▸ Job item: Return each line of the records below that contains the word "SilkS".

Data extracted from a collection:

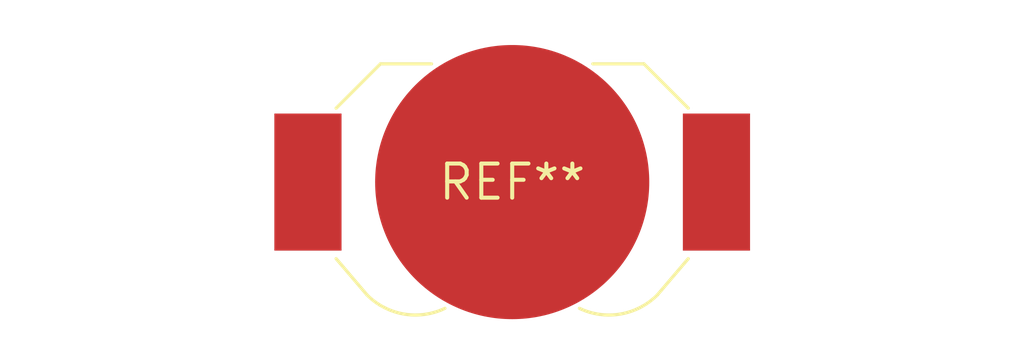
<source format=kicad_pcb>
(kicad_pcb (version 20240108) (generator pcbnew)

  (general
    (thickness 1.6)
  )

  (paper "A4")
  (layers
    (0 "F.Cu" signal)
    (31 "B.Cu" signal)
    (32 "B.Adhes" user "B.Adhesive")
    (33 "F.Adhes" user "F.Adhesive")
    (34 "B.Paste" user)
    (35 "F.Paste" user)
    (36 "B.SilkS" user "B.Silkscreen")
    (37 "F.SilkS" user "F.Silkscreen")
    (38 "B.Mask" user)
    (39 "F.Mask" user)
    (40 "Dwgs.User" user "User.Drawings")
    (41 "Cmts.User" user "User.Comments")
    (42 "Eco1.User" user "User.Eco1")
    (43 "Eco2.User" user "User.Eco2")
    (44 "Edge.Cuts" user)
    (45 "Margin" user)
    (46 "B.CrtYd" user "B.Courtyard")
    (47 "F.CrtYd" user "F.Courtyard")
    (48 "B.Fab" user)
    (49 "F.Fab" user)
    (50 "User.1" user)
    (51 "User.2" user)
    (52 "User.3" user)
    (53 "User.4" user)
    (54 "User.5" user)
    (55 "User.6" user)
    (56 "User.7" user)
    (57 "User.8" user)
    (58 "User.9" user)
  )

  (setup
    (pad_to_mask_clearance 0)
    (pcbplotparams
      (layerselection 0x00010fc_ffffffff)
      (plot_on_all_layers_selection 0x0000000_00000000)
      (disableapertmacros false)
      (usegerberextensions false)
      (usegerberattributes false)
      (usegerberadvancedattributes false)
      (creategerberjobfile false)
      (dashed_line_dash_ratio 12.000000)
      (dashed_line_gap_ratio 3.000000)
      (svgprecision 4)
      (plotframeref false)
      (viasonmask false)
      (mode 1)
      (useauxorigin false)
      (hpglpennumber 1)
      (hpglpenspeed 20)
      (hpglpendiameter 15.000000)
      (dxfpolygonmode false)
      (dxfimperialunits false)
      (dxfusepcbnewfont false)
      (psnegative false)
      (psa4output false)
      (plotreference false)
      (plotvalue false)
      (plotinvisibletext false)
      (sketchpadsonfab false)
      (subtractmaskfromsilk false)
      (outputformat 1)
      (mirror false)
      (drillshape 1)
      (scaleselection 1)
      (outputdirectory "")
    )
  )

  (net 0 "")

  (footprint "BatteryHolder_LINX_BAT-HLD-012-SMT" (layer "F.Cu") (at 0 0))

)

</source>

...

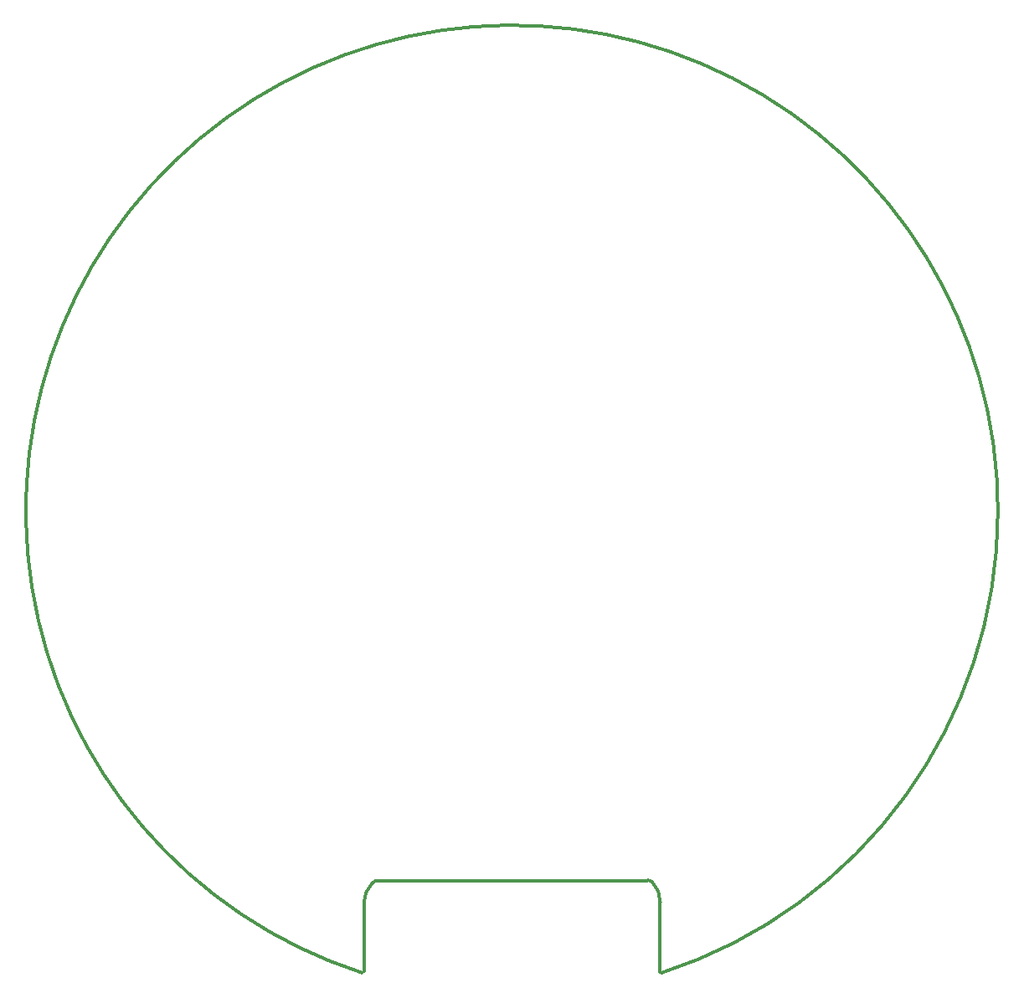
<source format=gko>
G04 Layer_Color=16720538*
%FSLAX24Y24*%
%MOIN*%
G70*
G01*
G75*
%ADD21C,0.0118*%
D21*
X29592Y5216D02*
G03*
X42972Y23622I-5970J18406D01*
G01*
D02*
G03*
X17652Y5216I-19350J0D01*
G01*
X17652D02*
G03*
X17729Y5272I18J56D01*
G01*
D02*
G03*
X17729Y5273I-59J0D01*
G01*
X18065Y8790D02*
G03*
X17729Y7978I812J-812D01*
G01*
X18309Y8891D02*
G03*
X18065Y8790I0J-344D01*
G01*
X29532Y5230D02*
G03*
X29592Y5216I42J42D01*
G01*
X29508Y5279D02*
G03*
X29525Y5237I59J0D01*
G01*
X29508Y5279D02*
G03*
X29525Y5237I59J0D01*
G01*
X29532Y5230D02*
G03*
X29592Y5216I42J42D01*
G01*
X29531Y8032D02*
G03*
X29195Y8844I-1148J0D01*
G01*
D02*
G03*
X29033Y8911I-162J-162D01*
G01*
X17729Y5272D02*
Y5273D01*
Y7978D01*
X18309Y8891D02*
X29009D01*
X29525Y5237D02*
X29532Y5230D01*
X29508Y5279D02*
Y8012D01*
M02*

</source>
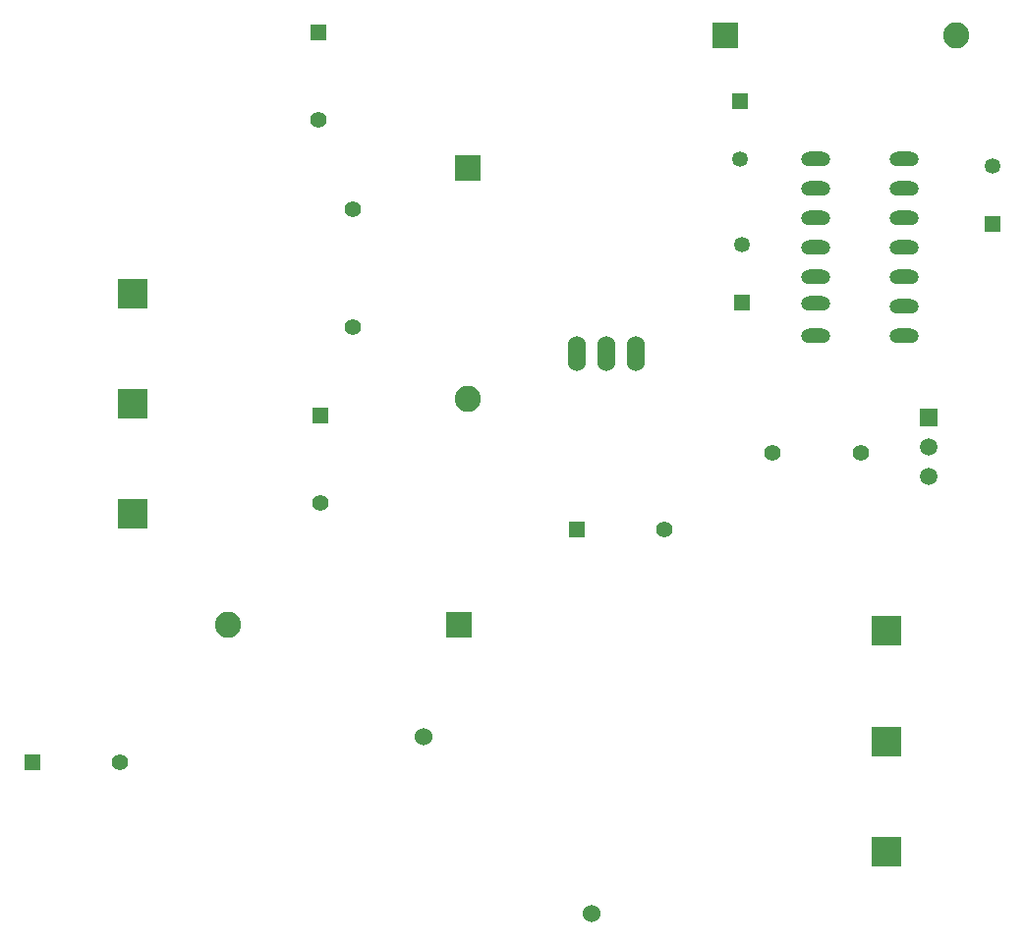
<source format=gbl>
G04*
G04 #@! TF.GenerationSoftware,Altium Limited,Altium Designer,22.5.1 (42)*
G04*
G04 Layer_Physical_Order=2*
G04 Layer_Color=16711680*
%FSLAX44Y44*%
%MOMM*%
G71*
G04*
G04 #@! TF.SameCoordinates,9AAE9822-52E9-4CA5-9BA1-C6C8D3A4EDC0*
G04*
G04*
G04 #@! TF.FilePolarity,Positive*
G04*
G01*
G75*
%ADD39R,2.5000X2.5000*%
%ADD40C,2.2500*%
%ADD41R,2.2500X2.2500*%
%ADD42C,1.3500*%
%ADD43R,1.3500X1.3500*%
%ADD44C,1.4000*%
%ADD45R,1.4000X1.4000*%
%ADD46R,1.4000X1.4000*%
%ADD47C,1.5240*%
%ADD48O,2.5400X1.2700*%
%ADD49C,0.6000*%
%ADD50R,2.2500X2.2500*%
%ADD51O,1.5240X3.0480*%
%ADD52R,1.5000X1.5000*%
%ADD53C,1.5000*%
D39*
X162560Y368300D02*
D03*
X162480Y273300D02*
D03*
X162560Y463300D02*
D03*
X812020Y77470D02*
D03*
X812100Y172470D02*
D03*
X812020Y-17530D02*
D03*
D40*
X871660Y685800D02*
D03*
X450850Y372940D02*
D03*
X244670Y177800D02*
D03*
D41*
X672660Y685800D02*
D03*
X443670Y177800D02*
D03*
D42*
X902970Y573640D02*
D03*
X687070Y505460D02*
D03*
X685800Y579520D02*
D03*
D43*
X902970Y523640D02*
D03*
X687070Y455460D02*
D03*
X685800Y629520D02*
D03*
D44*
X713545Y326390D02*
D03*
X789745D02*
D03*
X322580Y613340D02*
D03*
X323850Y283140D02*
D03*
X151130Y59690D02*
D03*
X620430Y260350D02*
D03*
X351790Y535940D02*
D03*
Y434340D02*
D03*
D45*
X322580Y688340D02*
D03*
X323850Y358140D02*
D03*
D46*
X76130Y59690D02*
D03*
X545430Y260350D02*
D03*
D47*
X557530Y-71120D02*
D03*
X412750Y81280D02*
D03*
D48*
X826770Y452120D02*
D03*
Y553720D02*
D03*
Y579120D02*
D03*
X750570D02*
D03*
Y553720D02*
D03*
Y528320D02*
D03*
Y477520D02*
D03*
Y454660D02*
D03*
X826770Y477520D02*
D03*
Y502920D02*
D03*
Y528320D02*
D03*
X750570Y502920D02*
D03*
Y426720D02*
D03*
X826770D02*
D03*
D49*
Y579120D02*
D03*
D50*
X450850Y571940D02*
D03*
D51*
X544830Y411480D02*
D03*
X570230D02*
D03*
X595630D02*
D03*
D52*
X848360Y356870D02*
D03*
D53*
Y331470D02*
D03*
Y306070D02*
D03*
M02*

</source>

▸ Answer section:
    (36 "B.SilkS" user "B.Silkscreen")
    (37 "F.SilkS" user "F.Silkscreen")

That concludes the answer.